Climate Change and Water Minister Penny Wong is due to decide on the buy-back offer within weeks, as part of a protracted price-haggling process.
Legal uncertainties had led her to reject three separate offers to buy back 50 billion to 70 billion litres of Cubbie's water - half the volume now on the table - in 2008 and last year.
A court ruling this year allowed the federal government to call tenders as part of a $100m scheme to buy back water rights to properties in the lower Balonne in western Queensland, which includes Cubbie Station.
Drought forced the Cubbie Group into administration last October but rains have since filled the dams, which can store 537,000 megalitres of water.
The group's key creditors - the National Australia and Suncorp banks, owed $320m - are continuing to negotiate with two foreign buyers who are interested in taking over the Queensland cotton giant.

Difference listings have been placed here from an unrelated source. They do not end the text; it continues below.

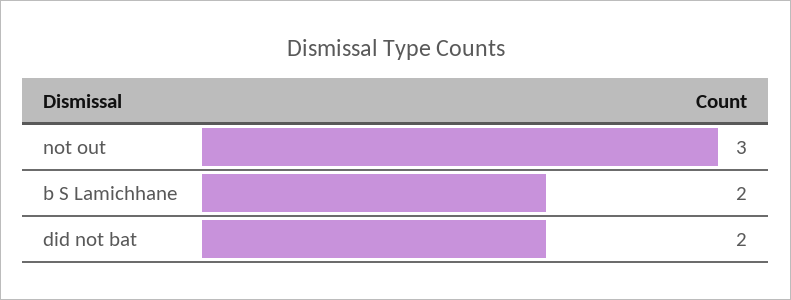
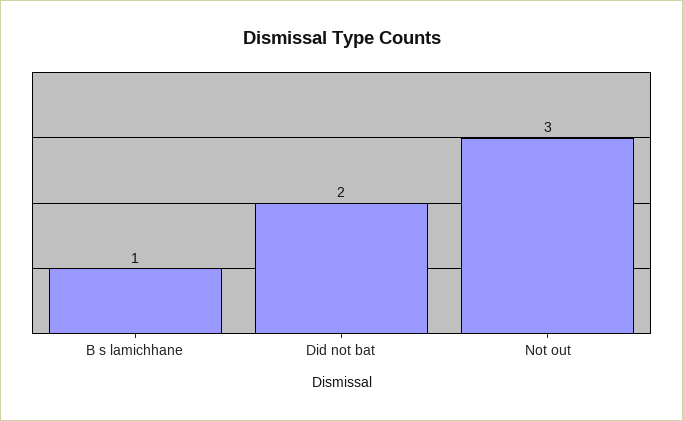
  {
    "not out": 3,
-   "b S Lamichhane": 2,
+   "b S Lamichhane": 1,
    "did not bat": 2
  }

The rival bidders - Bahrain-based Western Gulf Advisory and Eastern Australia Agriculture, based in the Cayman Islands - failed to finalise their offers in time for the creditors' meeting held in St George, just north of the NSW border, yesterday.
Administrator John Cronin, of McGrathNicol, said creditors had voted for a holding deed of company arrangement that would give Cubbie breathing space to "pursue restructuring opportunities".
He said final proposals from the rival foreign bidders "weren't put forward", but could be considered by creditors at short notice once finalised.
"We will continue talking to them," he said.
Mr Cronin said the outcome of the water tender could affect the takeover offers.
WGA's chief financial officer, Omer Khan, revealed yesterday that his company, which manages sovereign funds, was offering to invest $300m in Cubbie Station in return for a controlling 53 per cent stake.
"We have already negotiated with the existing shareholders and are looking at approval from the Foreign Investment Review Board," he told The Australian from Switzerland yesterday.
"We are going to pay off the banks and take over."
Mr Khan said WGA had not yet decided whether it would retain the existing management, including Cubbie Group chairman Keith De Lacy, a former Queensland treasurer.
Mr De Lacy yesterday blamed the hold-up on "technical issues".
A spokeswoman for Senator Wong refused to comment specifically on the Cubbie tender, citing commercial confidentiality.
"Water entitlements offered to the commonwealth for sale would be subject to value-for-money assessment," she said.